Actually, I haven't read the report itself yet. It's called "Broadcast Newswriters Speak About News Quality," and it comes from the Writers Guild of America, East (WGAE), and I can't help feeling that it will be just too depressing. But I have read the Daily Kos diary about the report by WGAE's Michael Winship.
I'll be surprised if the summary of Michael Winship's diary doesn't make you want to read the whole thing (and then the whole report):
It's a fact: Media conglomerates' labor practices are harming the quality of TV and radio news.
A CBS television newswriter says: "We take a lot of stuff from 'Entertainment Tonight.' We watch it at 6:30 and decide what to use."
Most Americans still get their news from "old media" like newspapers, TV and radio. There's concern about how Rupert Murdoch will gut the Wall St. Journal when he gets his hands on it. MSNBC Anchor Mika Brzezinski recently tried to burn a script on air in frustration over being asked to lead the day’s news with a story about Paris Hilton rather than Richard Lugar’s declaration that Bush’s Iraq strategy is failing. Who can we trust to tell us what's really going on? Now, a new study of broadcast journalists from the Writers Guild of America, East (WGAE) gives an inside look at how the media conglomerates are destroying broadcast news quality with the same tactics other big companies are using against their workers.
Want more? Winship poses the question: "Can you believe what you see on CBS?"

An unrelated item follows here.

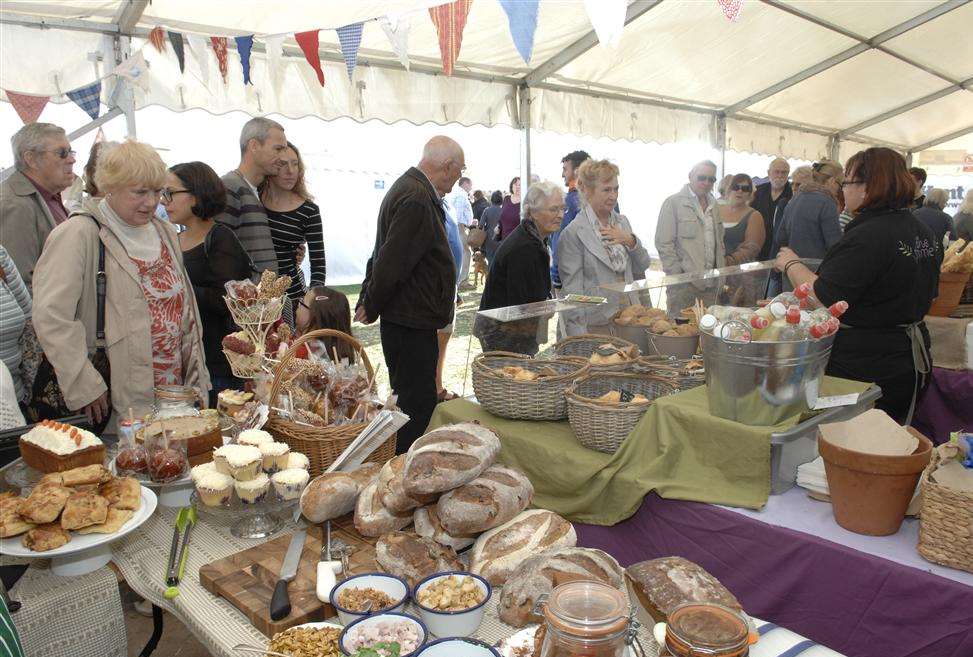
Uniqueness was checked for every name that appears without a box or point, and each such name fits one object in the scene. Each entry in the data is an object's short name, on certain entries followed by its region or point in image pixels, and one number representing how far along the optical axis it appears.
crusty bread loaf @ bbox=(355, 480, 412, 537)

A recent article in New York Magazine about Katie Couric noted that CBS' Evening News budget was cut almost in half from 1991 to 2000 ($65 million to $35 million). CBS has cut the number of full-time news staff by about 60% since 1980, replacing many of them with temps and part-timers. In 1989, CBS network television news employed 28 researchers; by 1999, those positions were all gone. But what do these staff cuts mean to the public? Half the WGA members reported that at least several times a week, they use no more than a single website to check the accuracy of stories. I wonder how often that single website is Wikipedia. Some WGA members work "off the clock" to ensure that they are up-to-date on news developments and that facts are properly checked. Members tell lots of stories about how management pressures them for more fluff, more often. In fact 49% of all WGA members responding to the survey said that hard news stories were bumped for fluff or puff at least once a day. For local news outlets, that number went up to 57%.